I agree: It is a “crazy, crazy” world, in LOVE with the idea of death always lurking nearby, ready to teach non-helicopter parents a lesson. I guess it makes life more exciting. But I can’t say the same for childhood. – L

P.S. I am trying to think up a clever way to bring this issue to greater attention and create some resistance to the idea our kids can’t wait in the car even for a short, safe while. Ideas welcome. 

children car use

When our freedom to raise our kids SANELY is threatened by crazy social norms and laws we MUST fight back.

Dear Readers — When you live in a society spasming with fear, it is hard not to flinch. That’s why we are here on this blog together. To support each other when the world mistakes our confidence and rationality for neglect and abuse. – L.

Dear Free-Range Kids: I just finished reading Free Range Kids, over the course of 1.5 days. I never send fan mail, but I couldn’t keep my gratitude and relief to myself.

I am the mother of a 22-month-old boy, and I have been parenting him in a Free-Range style without really having a name for it.  He has always been very independent, so I’ve always given him as much freedom as I feel a toddler can have.  Parents who follow their children around the (fenced-in) playground have always confused me, and I’ve gotten my fair share of concerned looks when he has climbed on top of something really high (again) and I haven’t been rightbyhisside.
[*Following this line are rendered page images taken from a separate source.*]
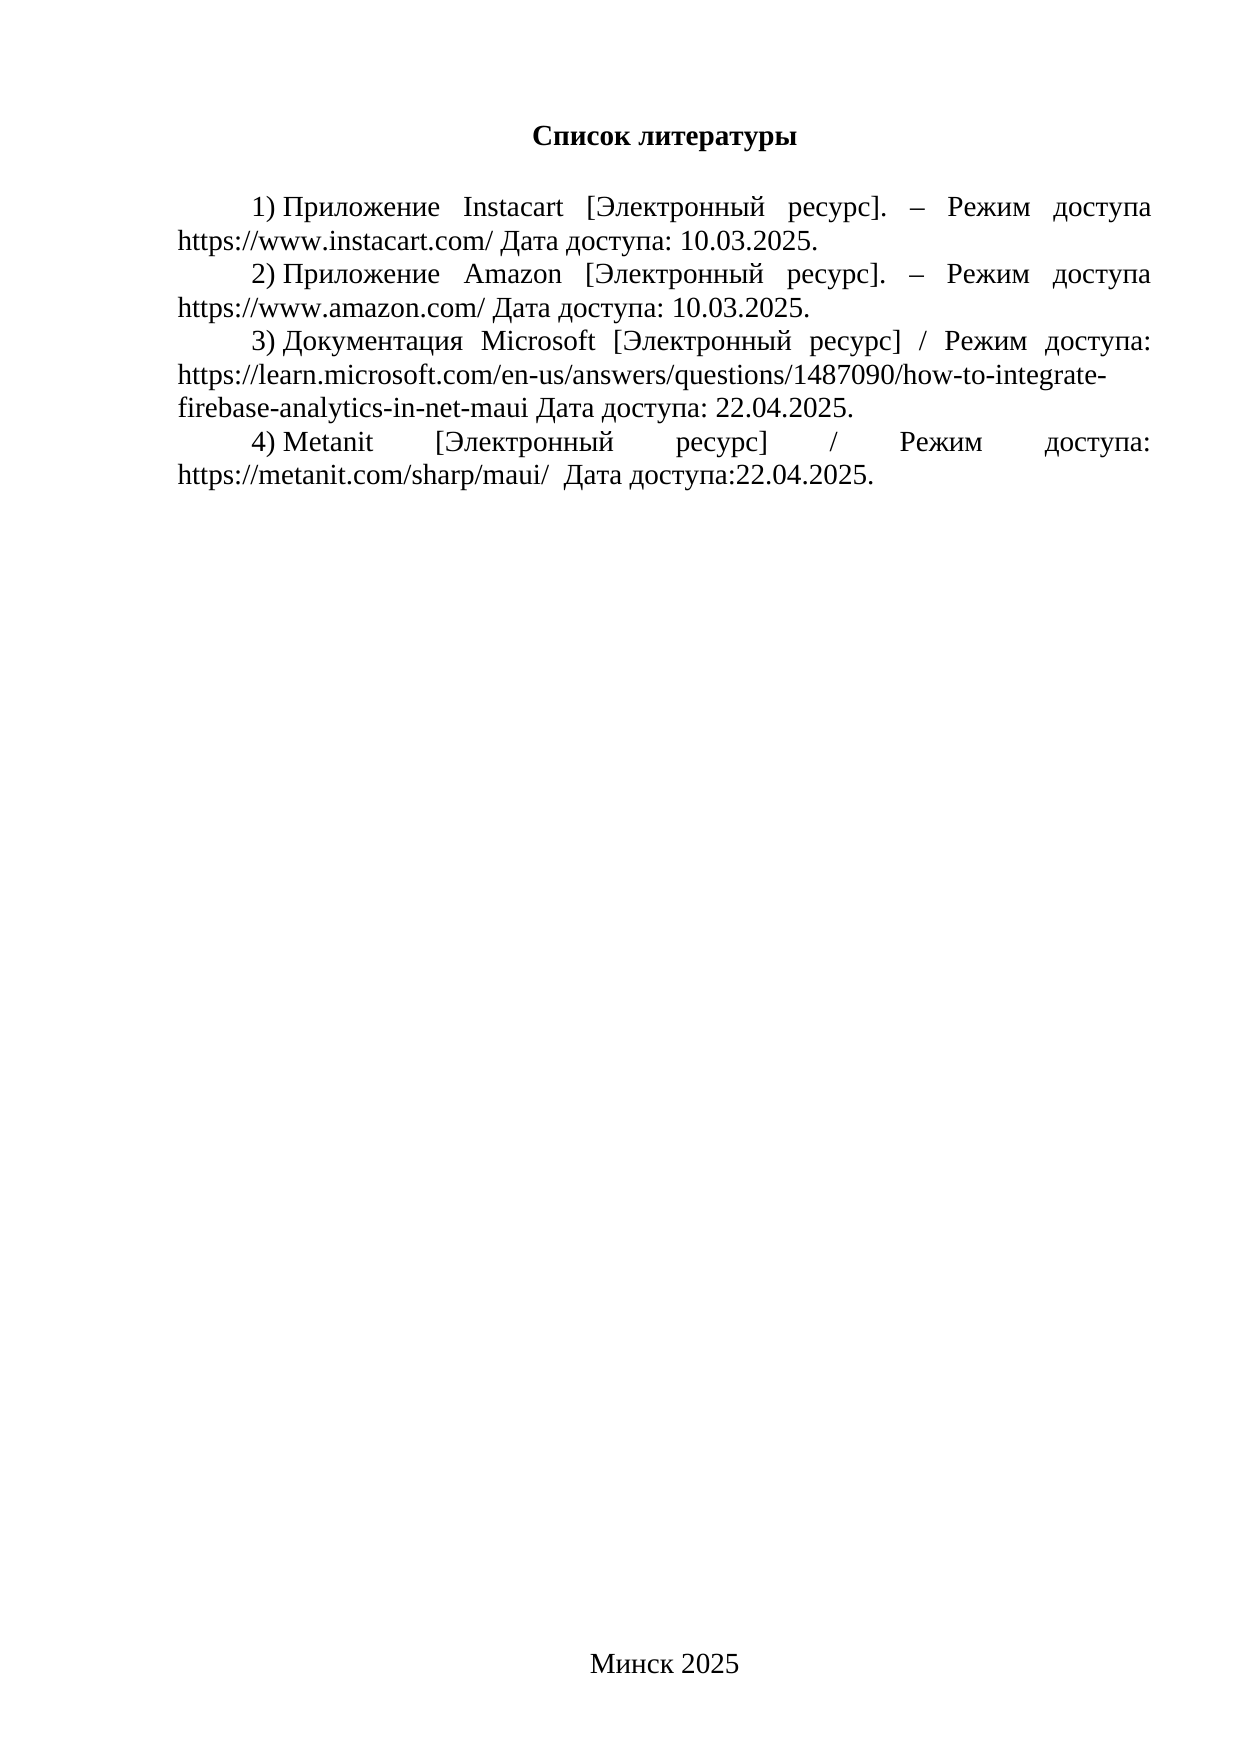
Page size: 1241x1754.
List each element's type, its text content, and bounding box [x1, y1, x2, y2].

text 4) Metanit [Электронный ресурс] / Режим доступа: https://metanit.com/sharp/maui/ Дата доступа:22.04.2025. [177, 424, 1152, 491]
text Список литературы [177, 118, 1152, 152]
text 2) Приложение Amazon [Электронный ресурс]. – Режим доступа https://www.amazon.com/ Дата доступа: 10.03.2025. [177, 256, 1152, 323]
text 1) Приложение Instacart [Электронный ресурс]. – Режим доступа https://www.instacart.com/ Дата доступа: 10.03.2025. [177, 189, 1152, 256]
text 3) Документация Microsoft [Электронный ресурс] / Режим доступа: https://learn.microsoft.com/en-us/answers/questions/1487090/how-to-integrate-firebase-analytics-in-net-maui Дата доступа: 22.04.2025. [177, 323, 1152, 424]
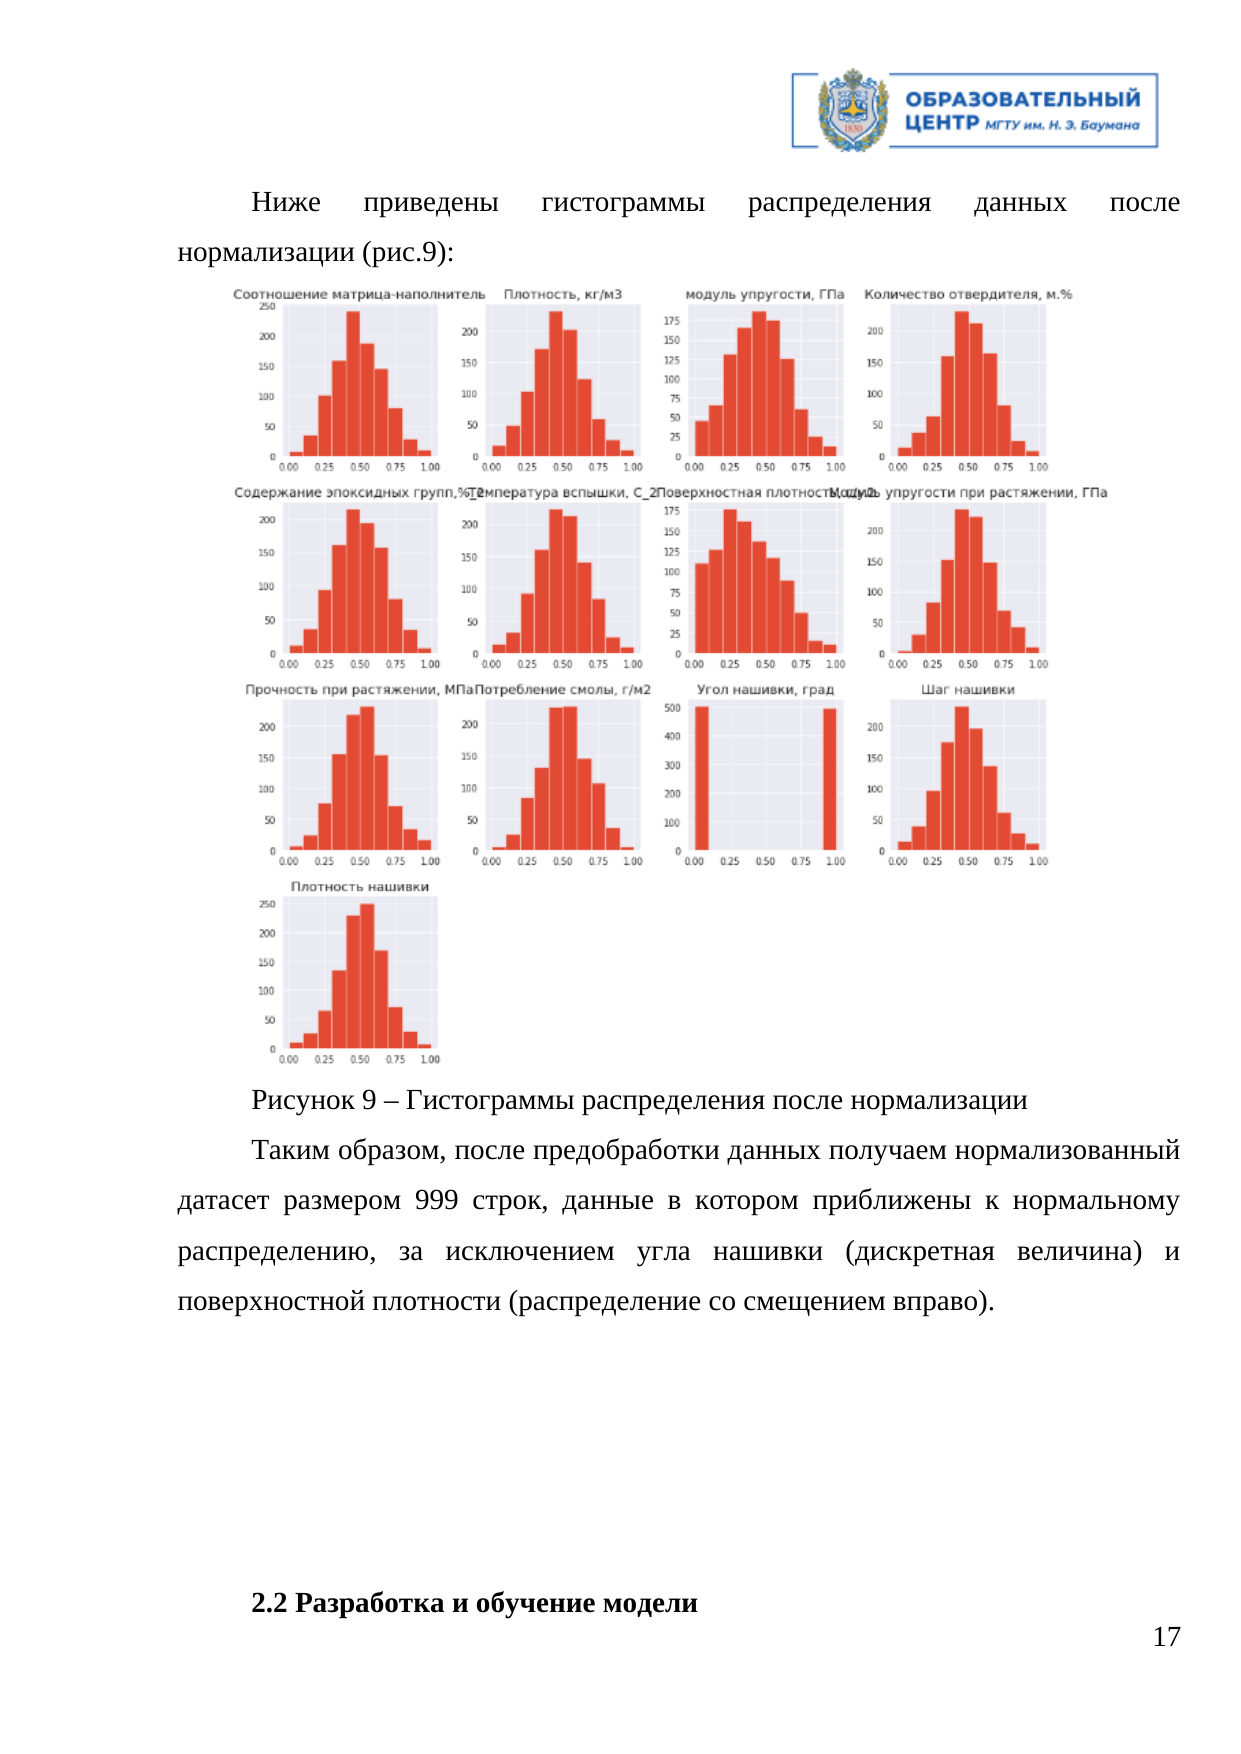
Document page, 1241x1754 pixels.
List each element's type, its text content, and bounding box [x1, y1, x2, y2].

text Ниже приведены гистограммы распределения данных после нормализации (рис.9): [177, 118, 1181, 268]
picture [761, 45, 1209, 168]
text Таким образом, после предобработки данных получаем нормализованный датасет размером 999 строк, данные в котором приближены к нормальному распределению, за исключением угла нашивки (дискретная величина) и поверхностной плотности (распределение со смещением вправо). [177, 1132, 1181, 1317]
picture [230, 284, 1113, 1069]
text 2.2 Разработка и обучение модели [177, 1585, 1181, 1618]
text Рисунок 9 – Гистограммы распределения после нормализации [177, 1082, 1181, 1115]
Though I knew my parenting style was more hands-off than most of my counterparts, I always felt confident in my choice to trust my son and let him set his own limits (within reason of course – I have yet to let him sit down to play with cigarette butts in a busy parking lot).  But about a month ago, something happened that really made me wonder if I was a terrible parent and wrong to think “stranger-danger” was overblown:

After an afternoon of running errands, my son and I made a last stop at the post office. I needed a flat-rate shipping box.  He was getting sleepy, so I decided that he could stay in the car while I made the 20-second trek to go inside, grab a box, and come right back out.  It was a mild October afternoon and I was able to snag a parking spot that would allow me to keep the car in my line of vision.  I handed him a book, told him I would be right back, locked the doors, and was back within literally 20 seconds.  We were about to be on our way when:

“IS THERE A BABY IN YOUR CAR???”

Oh jeez.  An elderly lady parked in the car next to us was hanging out of her window staring at me. I rolled down the window and hesitantly replied, “Yes?”
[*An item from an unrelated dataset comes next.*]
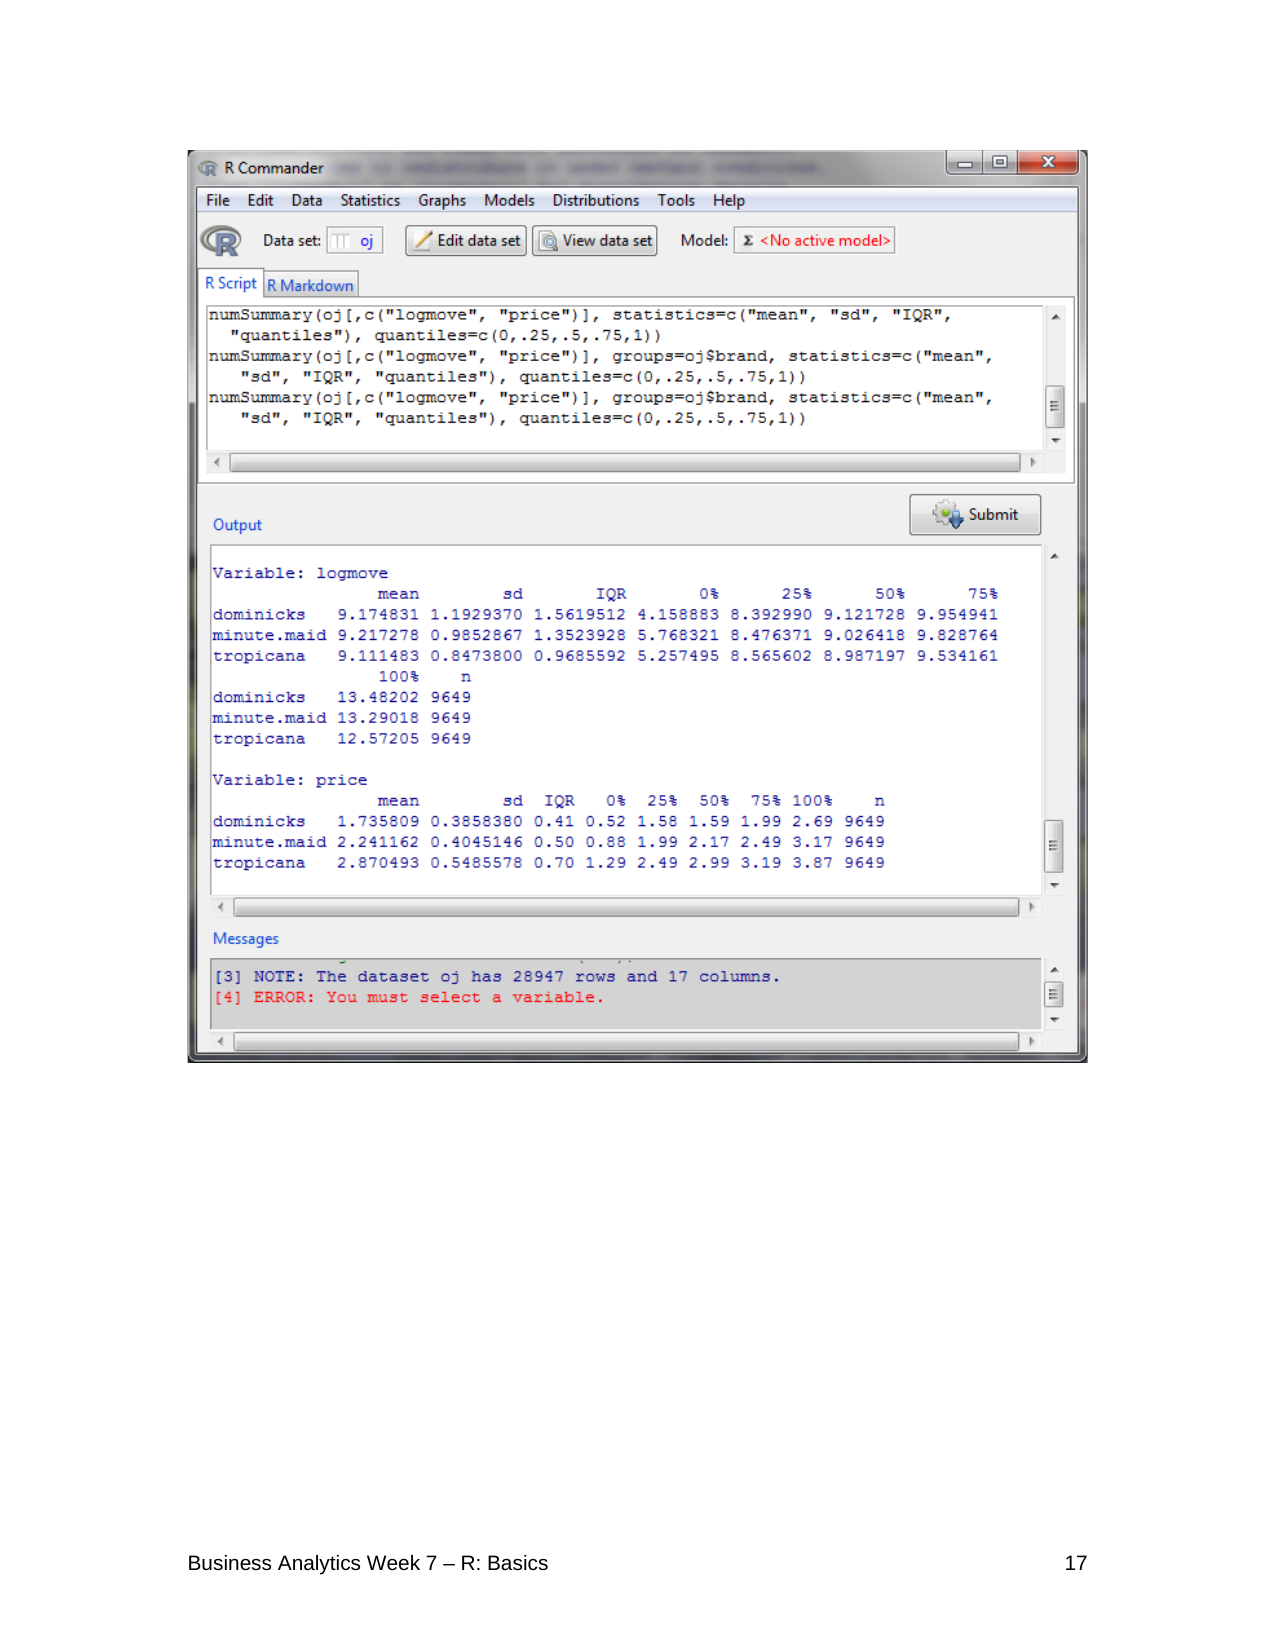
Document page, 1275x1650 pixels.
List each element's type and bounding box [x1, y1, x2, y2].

“DID YOU LEAVE IT IN YOUR CAR?!”

Oh crap.  “Well yeah, just for two seconds–”

“YOU DON’T DESERVE TO HAVE CHILDREN! YOU DON’T DESERVE TO HAVE CHILDREN!”  Her screaming drew a crowd and I was absolutely mortified. Even thinking about it makes my hands shake and my face flush.  My first instinct was to f-bomb her, but my son was with me and she was well, old, and you can’t f-bomb an old person, even if they are telling you that you should be sterilized.
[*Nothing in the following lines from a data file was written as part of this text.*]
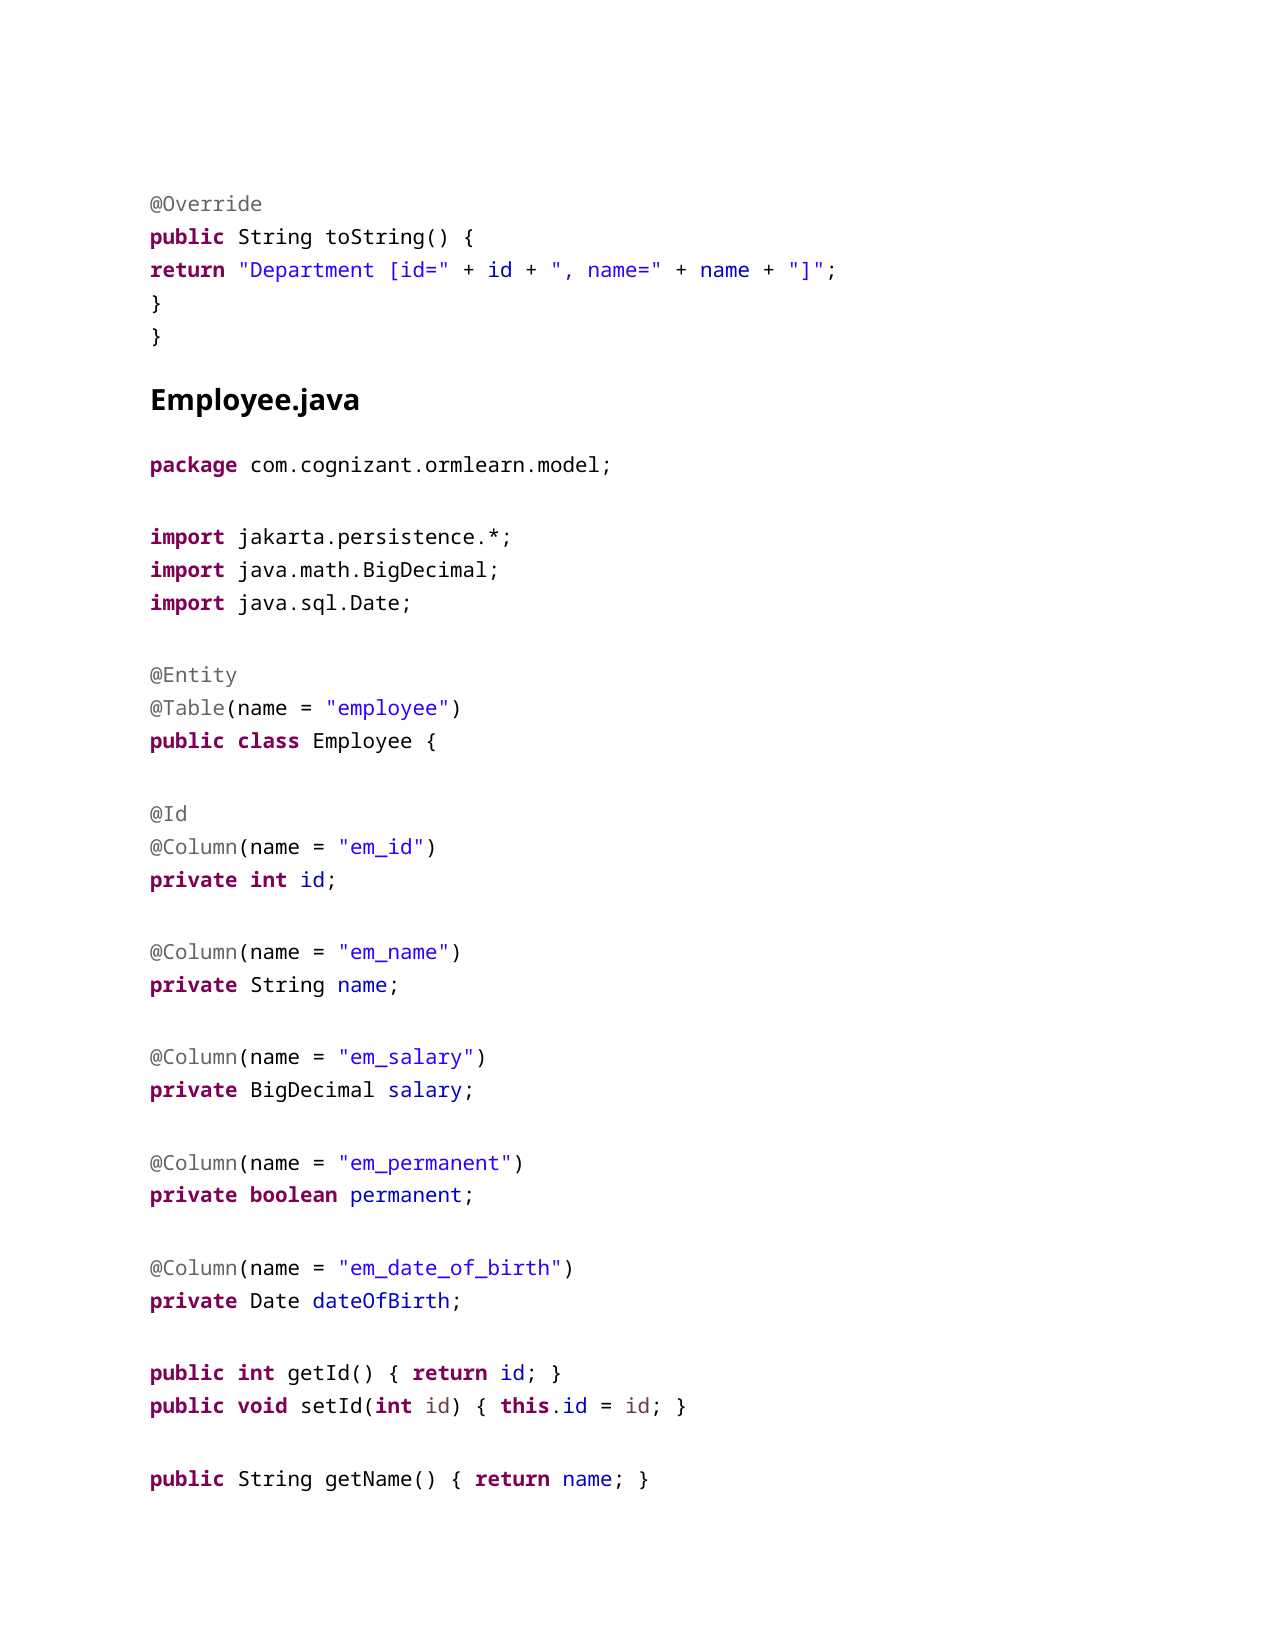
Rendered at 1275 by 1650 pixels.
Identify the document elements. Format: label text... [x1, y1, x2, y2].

text } [150, 321, 1125, 349]
text import java.math.BigDecimal; [150, 555, 1125, 584]
text private Date dateOfBirth; [150, 1286, 1125, 1314]
text public String getName() { return name; } [150, 1464, 1125, 1492]
text private String name; [150, 970, 1125, 998]
text @Table(name = "employee") [150, 693, 1125, 722]
text private int id; [150, 865, 1125, 893]
text private boolean permanent; [150, 1181, 1125, 1209]
text public int getId() { return id; } [150, 1358, 1125, 1387]
text return "Department [id=" + id + ", name=" + name + "]"; [150, 255, 1125, 284]
text @Entity [150, 661, 1125, 689]
text @Id [150, 799, 1125, 827]
text public void setId(int id) { this.id = id; } [150, 1391, 1125, 1420]
text @Column(name = "em_name") [150, 937, 1125, 966]
text package com.cognizant.ormlearn.model; [150, 450, 1125, 478]
text @Column(name = "em_salary") [150, 1042, 1125, 1071]
text } [150, 288, 1125, 317]
text Employee.java [150, 379, 1125, 419]
text import jakarta.persistence.*; [150, 522, 1125, 551]
text @Column(name = "em_permanent") [150, 1148, 1125, 1176]
text @Column(name = "em_date_of_birth") [150, 1253, 1125, 1281]
text import java.sql.Date; [150, 588, 1125, 617]
text @Column(name = "em_id") [150, 832, 1125, 860]
text public String toString() { [150, 222, 1125, 251]
text public class Employee { [150, 726, 1125, 755]
text private BigDecimal salary; [150, 1075, 1125, 1104]
text @Override [150, 189, 1125, 218]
I decided to roll up my window and just drive away. Then I became worried that she had probably written down my license plate and was on the phone with the police.  I began to wonder if I have actually been making choices that were endangering my son.  My stomach was knotted for days and I couldn’t sleep.  My husband was assuring me that she was crazy, or maybe she knew a child who steamed to death in a car.  Either way, my confidence was gone.  Never had my parenting skills been so publicly condemned, and never had I felt so much FEAR about parenting.

Then I read your book and found this blog. Ahhh (that is a sigh of relief).  I stopped feeling so alone and fearful.

Parenting is hard enough without living in fear. Thank you a million times.

Sincerely, Catherine in Richmond, VA
It is hard to stay sane in a society that sees a boy like this as hideously endangered.

It is hard to stay sane in a society that sees a boy like this as hideously endangered.